### What you will do
In the text on the walk to the Land's End and Botallack Mine, why did the visitors hold off on going down a mine until they reached Botallack? Answer in one to three sentences.

### Text
*** Block opens ***

You walk a few hundred yards inland, up the valley, and discover in a retired, sheltered situation, the ancient village church, with its square grey tower surmounted by moss-grown turrets, with its venerable Saxon stone cross in the churchyard — where the turf graves rise humbly by twos and threes, and where the old coffin-shaped stone stands midway at the entrance gates, still used, as in former times, by the bearers of a rustic funeral. Appearing thus amid the noblest scenery, as the simple altar of the prayers of a simple race, this is a church which speaks of religion in no formal or sectarian tone. Appealing to the heart of every traveller be his creed what it may, in loving and solemn accents, it sends him on his way again, up the mighty cliffs and through the mist driving cloud-like over them, the better fitted for his journey forward here; the better fitted, it may be, even for that other dread journey of one irrevocable moment — the last he shall ever take — to his abiding-place among the spirits of the dead!

These are some of the attractions which home rambles can offer to tempt the home traveller; for these are the impressions produced, and the incidents presented during a walk to the Land’s End.

 

IX.

BOTALLACK MINE.

 

I have little doubt that the less patient among the readers of this narrative have already, while perusing it, asked themselves some such questions as these: — ”Is not Cornwall a celebrated mineral country? Why has the author not taken us below the surface yet? Why have we heard nothing all this time about the mines?”

Readers who have questioned thus, may be assured that their impatience to go down a mine, in this book, was fully equalled by our impatience to go down a mine, in the county of which this book treats. Our anxiety, however, when we mentioned it to Cornish friends, was invariably met by the same answer. “Wait” — they all said — ”until you have turned your backs on the Land’s End; and then go to Botallack. The mine there is the most extraordinary mine in Cornwall; go down that, and you will not want to go down another — wait for Botallack.” And we did wait for Botallack, just as the reader has waited for it in these pages. May he derive as much satisfaction from the present description of the mine, as we did from visiting the mine itself!

*** Block closes ***

### Saved data entries
*** Block opens ***

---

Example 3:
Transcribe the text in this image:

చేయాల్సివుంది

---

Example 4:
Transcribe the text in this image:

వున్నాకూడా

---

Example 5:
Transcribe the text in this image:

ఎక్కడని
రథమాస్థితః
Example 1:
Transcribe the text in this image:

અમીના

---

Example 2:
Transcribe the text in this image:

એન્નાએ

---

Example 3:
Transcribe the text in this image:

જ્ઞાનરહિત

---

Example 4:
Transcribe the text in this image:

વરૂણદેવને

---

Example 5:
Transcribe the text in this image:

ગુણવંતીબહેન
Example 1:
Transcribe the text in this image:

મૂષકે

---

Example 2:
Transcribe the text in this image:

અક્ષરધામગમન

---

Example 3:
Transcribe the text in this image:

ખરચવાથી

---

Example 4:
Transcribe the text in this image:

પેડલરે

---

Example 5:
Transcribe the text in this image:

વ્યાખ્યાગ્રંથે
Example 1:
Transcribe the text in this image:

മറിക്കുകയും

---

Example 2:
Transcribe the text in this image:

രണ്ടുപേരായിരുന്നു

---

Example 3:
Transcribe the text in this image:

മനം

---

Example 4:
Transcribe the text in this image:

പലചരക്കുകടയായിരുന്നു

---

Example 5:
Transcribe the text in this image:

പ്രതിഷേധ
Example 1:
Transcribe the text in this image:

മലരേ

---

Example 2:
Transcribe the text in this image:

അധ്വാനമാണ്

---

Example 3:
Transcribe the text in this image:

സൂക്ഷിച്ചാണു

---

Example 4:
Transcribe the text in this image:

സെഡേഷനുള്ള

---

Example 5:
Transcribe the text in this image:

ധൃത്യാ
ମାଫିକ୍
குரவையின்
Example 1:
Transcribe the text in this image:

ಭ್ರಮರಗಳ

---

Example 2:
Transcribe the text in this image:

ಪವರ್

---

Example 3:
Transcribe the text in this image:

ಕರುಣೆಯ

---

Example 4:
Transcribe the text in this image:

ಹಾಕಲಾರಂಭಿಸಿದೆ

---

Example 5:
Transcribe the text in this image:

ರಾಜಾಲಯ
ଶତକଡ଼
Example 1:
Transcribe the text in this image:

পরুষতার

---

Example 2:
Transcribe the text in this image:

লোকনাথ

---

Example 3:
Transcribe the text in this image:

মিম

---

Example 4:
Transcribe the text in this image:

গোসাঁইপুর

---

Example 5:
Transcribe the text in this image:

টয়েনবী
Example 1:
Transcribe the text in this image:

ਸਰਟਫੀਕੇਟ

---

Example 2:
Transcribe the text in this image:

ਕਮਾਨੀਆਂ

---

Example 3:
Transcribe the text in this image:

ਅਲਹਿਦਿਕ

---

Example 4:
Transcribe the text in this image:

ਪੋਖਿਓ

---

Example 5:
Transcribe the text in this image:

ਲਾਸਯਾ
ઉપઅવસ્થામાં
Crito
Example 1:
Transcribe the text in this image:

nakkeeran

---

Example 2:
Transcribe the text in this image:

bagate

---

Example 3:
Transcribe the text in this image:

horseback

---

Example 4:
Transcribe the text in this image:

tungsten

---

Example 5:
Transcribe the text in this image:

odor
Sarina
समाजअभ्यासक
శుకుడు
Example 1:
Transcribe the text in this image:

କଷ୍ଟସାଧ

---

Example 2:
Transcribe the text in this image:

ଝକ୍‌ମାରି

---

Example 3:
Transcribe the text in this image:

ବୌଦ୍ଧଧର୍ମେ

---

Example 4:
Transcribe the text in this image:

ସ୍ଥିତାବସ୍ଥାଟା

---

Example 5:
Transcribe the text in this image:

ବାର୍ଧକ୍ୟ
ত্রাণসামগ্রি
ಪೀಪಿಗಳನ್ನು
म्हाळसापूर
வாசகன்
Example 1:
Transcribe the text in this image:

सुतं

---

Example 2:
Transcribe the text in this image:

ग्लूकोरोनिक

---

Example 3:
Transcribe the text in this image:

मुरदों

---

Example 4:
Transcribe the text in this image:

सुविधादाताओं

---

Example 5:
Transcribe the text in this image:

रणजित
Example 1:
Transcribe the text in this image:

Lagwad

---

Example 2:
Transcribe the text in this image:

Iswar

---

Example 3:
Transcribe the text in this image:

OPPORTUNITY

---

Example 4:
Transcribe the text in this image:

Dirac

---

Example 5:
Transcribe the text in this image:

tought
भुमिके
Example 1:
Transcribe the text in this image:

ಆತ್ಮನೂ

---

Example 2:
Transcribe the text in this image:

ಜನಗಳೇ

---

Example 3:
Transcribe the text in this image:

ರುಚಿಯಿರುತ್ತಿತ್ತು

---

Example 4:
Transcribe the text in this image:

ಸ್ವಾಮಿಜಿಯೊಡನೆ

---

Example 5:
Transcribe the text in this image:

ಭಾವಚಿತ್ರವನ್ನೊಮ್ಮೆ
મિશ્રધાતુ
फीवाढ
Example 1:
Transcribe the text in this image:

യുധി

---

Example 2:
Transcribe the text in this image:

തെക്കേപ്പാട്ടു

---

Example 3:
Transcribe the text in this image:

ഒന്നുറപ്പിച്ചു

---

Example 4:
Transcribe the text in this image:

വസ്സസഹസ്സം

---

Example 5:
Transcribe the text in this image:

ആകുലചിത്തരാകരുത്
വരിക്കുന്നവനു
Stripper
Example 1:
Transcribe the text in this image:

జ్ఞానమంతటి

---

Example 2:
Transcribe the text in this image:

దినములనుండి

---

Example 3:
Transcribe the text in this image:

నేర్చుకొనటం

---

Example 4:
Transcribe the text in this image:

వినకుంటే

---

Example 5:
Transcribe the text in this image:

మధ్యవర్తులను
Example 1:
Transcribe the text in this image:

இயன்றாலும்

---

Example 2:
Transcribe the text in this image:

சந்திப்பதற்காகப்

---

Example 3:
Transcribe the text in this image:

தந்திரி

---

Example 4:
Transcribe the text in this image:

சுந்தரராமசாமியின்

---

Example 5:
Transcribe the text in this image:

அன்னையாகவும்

*** Block closes ***

### Worked solution
Whenever they mentioned wanting to go down a mine, their Cornish friends told them to wait until they had turned their backs on the Land's End and then go to Botallack. The friends said it was the most extraordinary mine in Cornwall, so after going down it they would not want to go down another.